(Saved data entries)

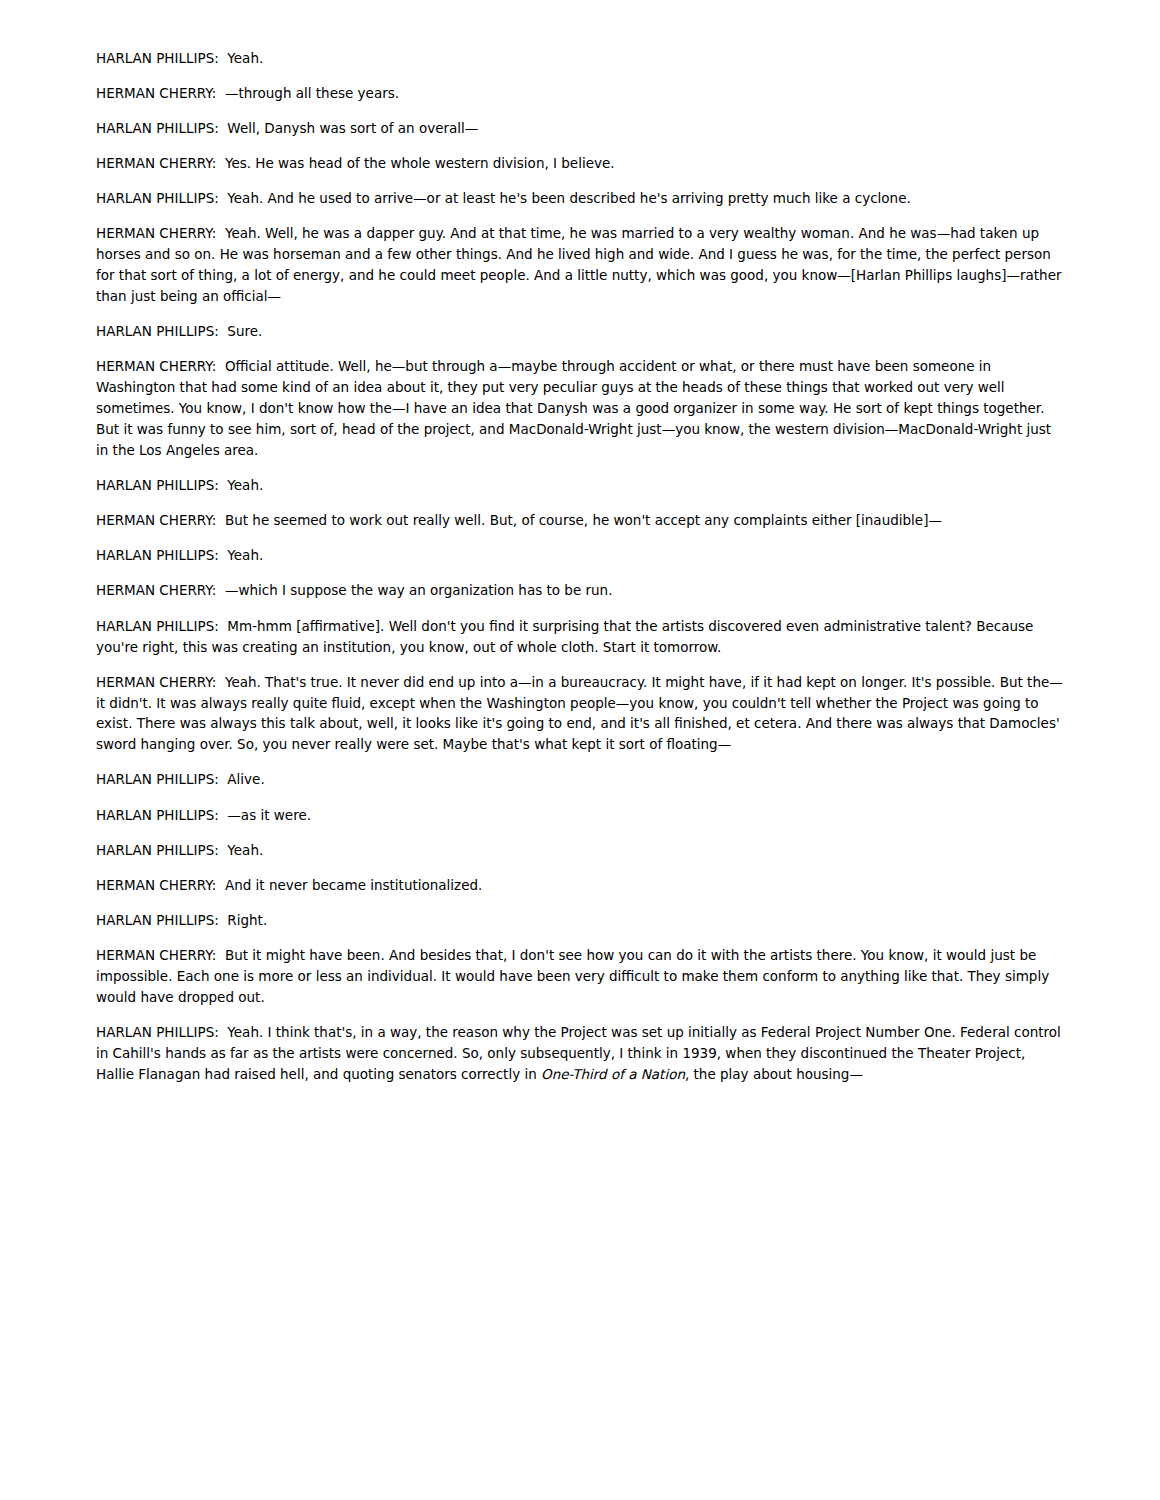HARLAN PHILLIPS: Yeah.
HERMAN CHERRY: —through all these years.
HARLAN PHILLIPS: Well, Danysh was sort of an overall—
HERMAN CHERRY: Yes. He was head of the whole western division, I believe.
HARLAN PHILLIPS: Yeah. And he used to arrive—or at least he's been described he's arriving pretty much like a cyclone.
HERMAN CHERRY: Yeah. Well, he was a dapper guy. And at that time, he was married to a very wealthy woman. And he was—had taken up horses and so on. He was horseman and a few other things. And he lived high and wide. And I guess he was, for the time, the perfect person for that sort of thing, a lot of energy, and he could meet people. And a little nutty, which was good, you know—[Harlan Phillips laughs]—rather than just being an official—
HARLAN PHILLIPS: Sure.
HERMAN CHERRY: Official attitude. Well, he—but through a—maybe through accident or what, or there must have been someone in Washington that had some kind of an idea about it, they put very peculiar guys at the heads of these things that worked out very well sometimes. You know, I don't know how the—I have an idea that Danysh was a good organizer in some way. He sort of kept things together. But it was funny to see him, sort of, head of the project, and MacDonald-Wright just—you know, the western division—MacDonald-Wright just in the Los Angeles area.
HARLAN PHILLIPS: Yeah.
HERMAN CHERRY: But he seemed to work out really well. But, of course, he won't accept any complaints either [inaudible]—
HARLAN PHILLIPS: Yeah.
HERMAN CHERRY: —which I suppose the way an organization has to be run.
HARLAN PHILLIPS: Mm-hmm [affirmative]. Well don't you find it surprising that the artists discovered even administrative talent? Because you're right, this was creating an institution, you know, out of whole cloth. Start it tomorrow.
HERMAN CHERRY: Yeah. That's true. It never did end up into a—in a bureaucracy. It might have, if it had kept on longer. It's possible. But the—it didn't. It was always really quite fluid, except when the Washington people—you know, you couldn't tell whether the Project was going to exist. There was always this talk about, well, it looks like it's going to end, and it's all finished, et cetera. And there was always that Damocles' sword hanging over. So, you never really were set. Maybe that's what kept it sort of floating—
HARLAN PHILLIPS: Alive.
HARLAN PHILLIPS: —as it were.
HARLAN PHILLIPS: Yeah.
HERMAN CHERRY: And it never became institutionalized.
HARLAN PHILLIPS: Right.
HERMAN CHERRY: But it might have been. And besides that, I don't see how you can do it with the artists there. You know, it would just be impossible. Each one is more or less an individual. It would have been very difficult to make them conform to anything like that. They simply would have dropped out.
HARLAN PHILLIPS: Yeah. I think that's, in a way, the reason why the Project was set up initially as Federal Project Number One. Federal control in Cahill's hands as far as the artists were concerned. So, only subsequently, I think in 1939, when they discontinued the Theater Project, Hallie Flanagan had raised hell, and quoting senators correctly in One-Third of a Nation, the play about housing—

• _WHAT IS EXPECTED_: Going line by line through the entries above, count each line that has the word "there", then state the count alone.

• _SOLUTION FOR THIS EXERCISE_: 3